Хозяин теней - стр. 27
Он открывает правый глаз. Дышать сейчас легче, чем было даже с самодельной повязкой – видимо, грудь ему перебинтовали заново. Как и правый глаз. И запястья. И онемевшие ноги. Он слабо видит и почти ничего не понимает, но, похоже, кто-то позаботился о нем так хорошо, что теперь он обязан этому неизвестному жизнью.
В крошечной комнате с низким потолком только одна кровать. Он лежит на ней, не имея возможности ни пошевелиться, ни повернуть голову, и все, что представляется его взору, – потолок, часть стены с окном и ближний левый угол. С другой стороны мелко дрожит огонь.
– Вы очнулись!
Дверь с той стороны, которая ему не видна, скрипит, впуская внутрь прохладный порыв слабого ветра. Его тут же бросает в дрожь, но он не понимает, от сквозняка ли это или же от неожиданного голоса.
Легкий перестук шагов напоминает ему нечто знакомое. Когда женщина подходит ближе, он чувствует сильный аромат трав, и только потом – ее собственный кисловатый запах.
– Я боялась, что не выхожу вас, – говорит она, впервые оказываясь в поле его зрения.
У нее бледное лицо с мягкими скулами и высоким лбом. Пухлые губы, изогнутые в чуть испуганной улыбке. Широко распахнутые серо-зеленые глаза. Русые волосы, собранные в ленивую косу. И тонкие, хрупкие руки, которые теперь тянутся к нему в заботливом жесте.

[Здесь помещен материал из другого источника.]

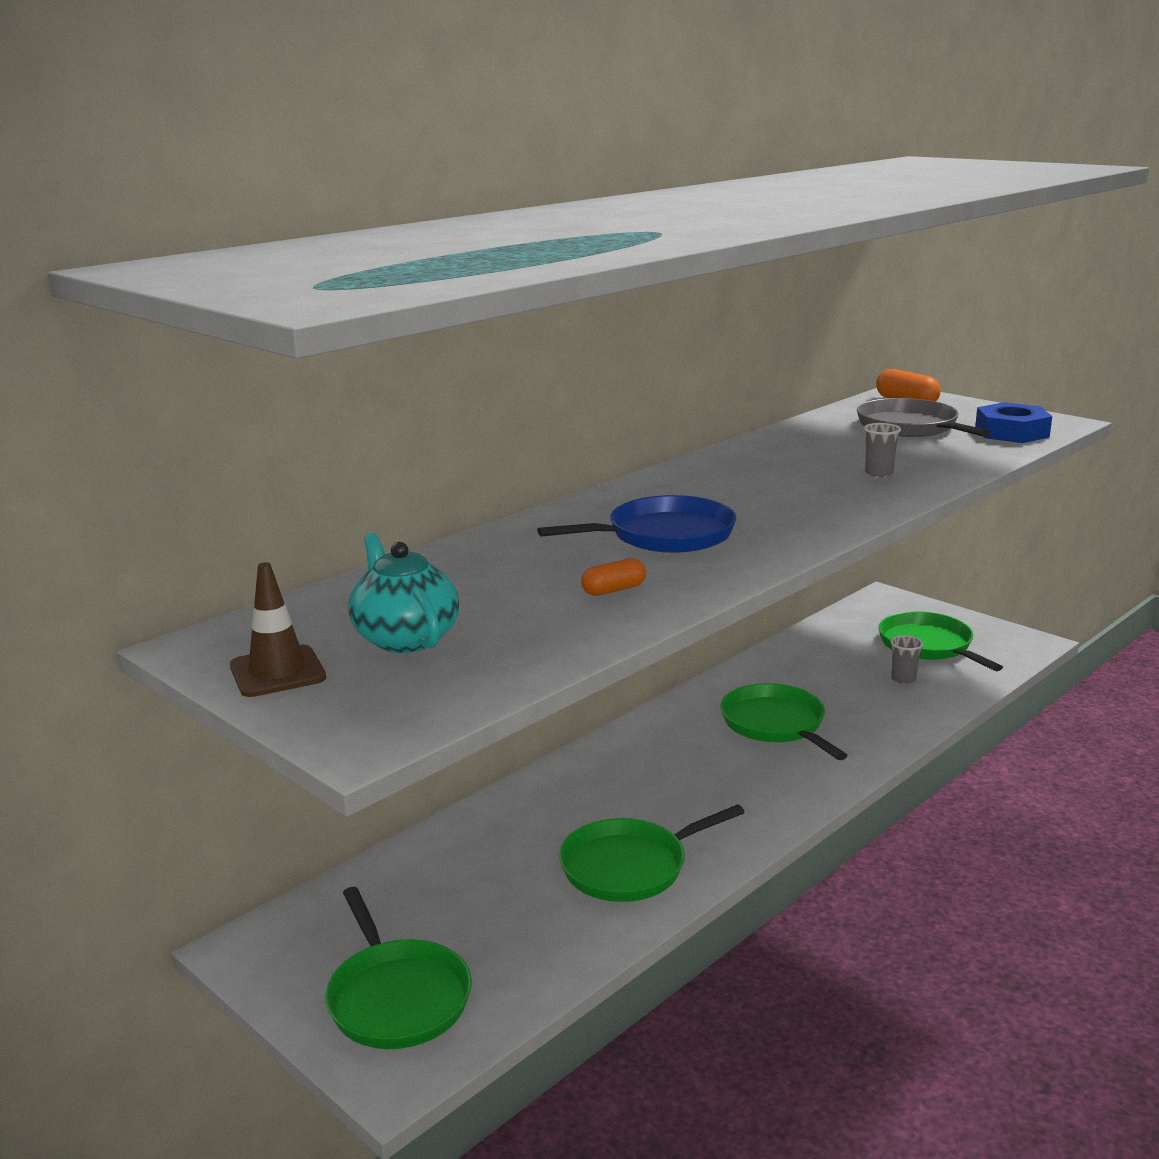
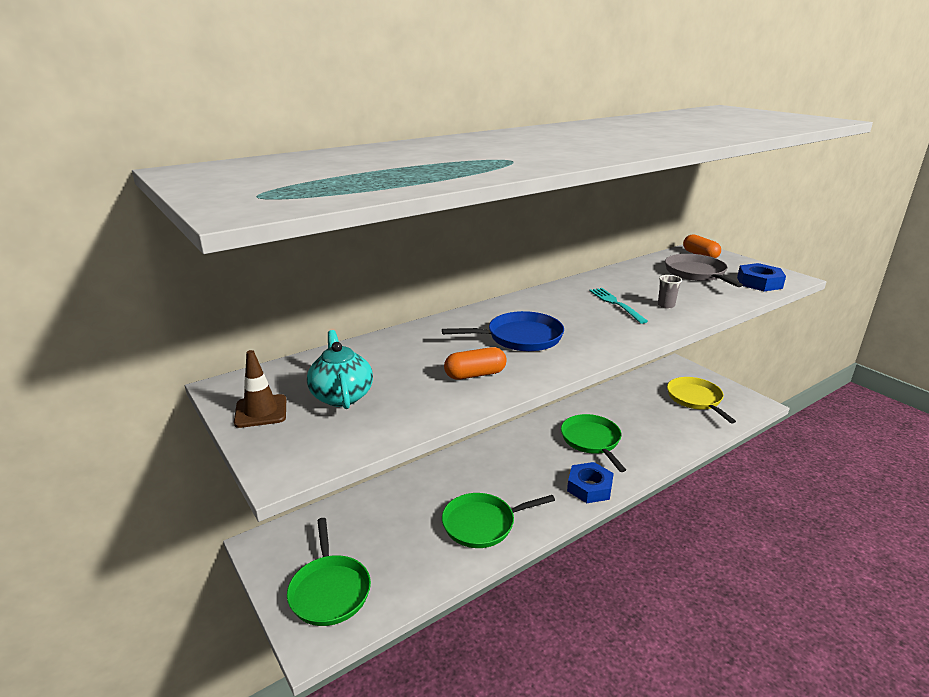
camera: 10 degrees right, 5 degrees up
(614, 590) = (475, 374): orange capsule -> orange capsule, size x1.52
(792, 792) = (589, 487): none -> blue nut
(798, 478) = (616, 304): none -> turquoise fork
(903, 679) = (675, 420): grey cup -> none
(928, 645) = (695, 399): green pan -> yellow pan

Если бы он мог, он бы дернулся, отодвинулся от ее узких длинных пальцев.
– Я только проверю, – почти извиняется она и кивает, ожидая его согласия, но трогает его лоб, так и не получив ответа.
Он не может ответить, он думает, что разучился говорить.
Ее пальцы касаются повязки на глазу, проводят по надбровной дуге, стирая испарину. Он задерживает дыхание.
А потом она отстраняется. И ее улыбка становится шире.
– Мне сказали, вы не знаете, кто вы, и не помните своего имени, – говорит она, снова будто извиняясь. Он смотрит на нее и молчит. Сказать ему нечего.
Тогда она смущенно произносит:
– Пока вы спали, я звала вас Серласом.
И он вдруг думает, что знает это имя.
3. Офелия у пруда
Поначалу все кажется вполне сносным. Теодор просыпается и первые несколько мгновений пытается собрать расплывающуюся реальность в единый фокус. Получается с третьего раза.
Он садится на скрипучей софе – видимо, Бен по традиции дотащил его до задней комнаты и бросил, прикрыв стеганым пледом, лет которому столько же, сколько кофейнику времен Первой Мировой, выставленному на торги.
Теодор трет опухшее лицо, спускает ноги на пол и упирается голыми пятками в холодный паркет. Дышать становится немного легче.
В душном воздухе витает стойкий аромат перегара, смешанный с по́том и чем-то травяным, пришедшим из полузабытого прошлого, отчего он морщится и фыркает. Чересчур реальный сон? Теодор выбирается из-под пледа и, опираясь на подлокотники софы, медленно встает. Пол не качается, а вид за окном – берег гавани с мутными серо-зелеными волнами – не переворачивается с ног на голову. Что уже довольно неплохо.